Houses of the period following the gambrel-roofed type were in shape commonly either square or rectangular. Almost always the third-story windows were nearly square, as compared with the taller ones of the first and second floors—an architectural device by means of which the building appeared lower than it actually was. This was called ‘foreshortening.’ The severity of outline presented by these simple structures was relieved by various devices—sometimes by quoined corner-boards, an ornamental cornice, a balustraded roof, or decorative lintels above the windows; very rarely by rusticated front-boards in imitation of stone blocks. The chief glory of the house as one viewed it from the outside was of necessity the entrance, with its porch, open or enclosed; and it was hither that the loving attention of architect and wood-carver was most assiduously directed.

The Stearns house, built in 1776, stands at 384 Essex Street, and presents a notable example of the Revolutionary style.

As was very often the case with Salem houses, the plain character of the original structure of the Stearns homestead was later relieved by the addition of a porch of most artistic design, again from the hand of Samuel McIntire, regarding whom one is continually led to wonder that in the short period of his activity he could achieve so much. This new porch was put in place in 1785, and is of especial dignity due to the use of flanking pilasters in addition to the engaged columns at the rear of the structure. The order is Doric and the effect is one of strength and permanence.

At the North Bridge affair in February, 1775, when Colonel Leslie’s troops met armed resistance from the Salem citizens, one of the leading spirits on the patriot side was ‘Major’ Joseph Sprague. It was for him that this house was erected, later passing into the hands of the Stearns family, connections of the Major by marriage. Colonel Sprague, as he later became, died in 1808, since which time this has been known as the Stearns house.

The Timothy Orne House

Belonging to the same period as the Stearns house, but a few years earlier in origin, having been built in 1761, the Timothy Orne house at 266 Essex Street makes a somewhat more painstaking attempt at decoration than most of those of the time.

It has balustraded roof, quoined corners, and ornamental cornice; its chimney-stacks taper at the top; while the handsome porch presents a center toward which the eye naturally reverts as the keynote of the whole.

The activities of the Committee of Safety just prior to the Revolution are well-known, as is the fate which commonly befell those persons who were suspected of Royalist leanings. Tarring and feathering was the usual method of exhibiting patriotic distaste for such proclivities; and Timothy Orne, owner of the house in question, seems to have fallen under the ban, inasmuch as some old-time correspondence relates that he narrowly escaped this humiliating ordeal, being released on condition of good behavior.

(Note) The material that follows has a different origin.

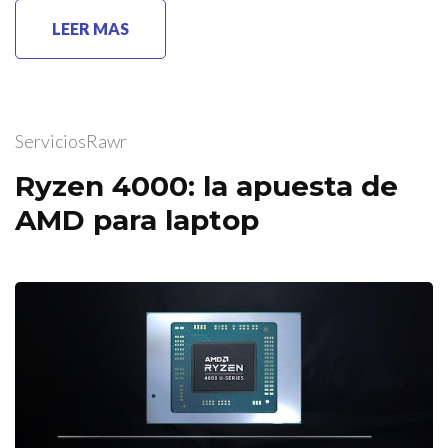
LEER MAS
ServiciosRawr
Ryzen 4000: la apuesta de
AMD para laptop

The Orne house possessed a ‘decked’ roof—the original purpose of which was to afford the Salem merchant an elevated platform from which through his glass he might scan the horizon for his incoming ships. This type of roof is found upon many of the houses of that period. The ‘belvedere,’ a small balustraded platform at the center of the roof at the summit, was a variation of the cupola idea, both of these as found upon Salem houses having their origin in utility—a lookout-place rather than an architectural feature. Nevertheless, as on the Baldwin-Lyman and Pickman-Shreve-Little houses and others, a gratifying decorative effect was secured.